In China werden Lebensmittel immer teurer

Menschen mit Atemschutzmasken in chinesischem Supermarkt

Die chinesischen Behörden melden derzeit sinkende Preise für Industriewaren und gleichzeitig einen anhaltenden Inflation der Nahrungsmittelpreise auf den höchsten Stand gut einem Jahrzehnt.  Die Coronavirus-Epidemie hat zu einem divergierenden Trend in der chinesischen Wirtschaft geführt: Steigende Lebensmittelpreise für Verbraucher und anhaltende Schwäche der Verkaufspreise für chinesische Industrie-Unternehmen, sagte Yang Weixiao, Ökonom aus Peking.
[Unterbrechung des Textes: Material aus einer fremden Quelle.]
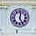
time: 12:25
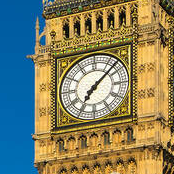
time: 7:07
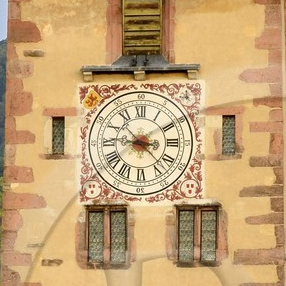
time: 3:22
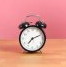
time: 7:11
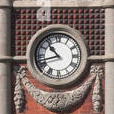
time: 10:42
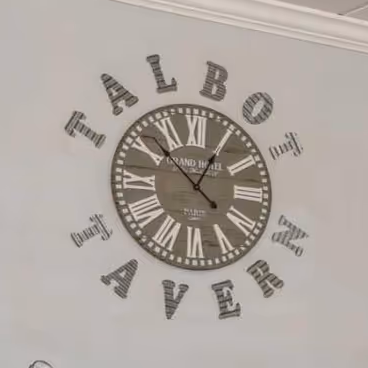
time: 12:52
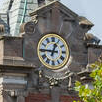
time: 12:45
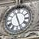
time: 11:26
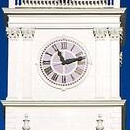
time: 11:12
Die Lebensmittelpreise stiegen im Februar gegenüber dem Vorjahr um 21,9 % und erreichten damit den höchsten Stand seit April 2008. Diesmal treiben erhebliche Engpässe bei der Lebensmittelversorgung infolge von Transportbeschränkungen und Produktionsunterbrechungen die Preise. Hinzu kommen auch in China viele Menschen Lebensmittel zu horten, und damit die Lebensmittelpreise noch weiter die Höhe, teilte das chinesische Statistikamt vorige Woche mit.

Ein Rekordanstieg der Schweinefleischpreise im letzten Monat - sie stiegen im Februar gegenüber dem Vorjahr um 135,2% - "treibt die Nahrungsinflation besonders stark an. Viele Ökonomen hatten letztes Jahr erwartet, dass die Inflation bei Schweinefleisch Anfang dieses Jahres aufgrund des gestiegenen Angebots nachlassen wird.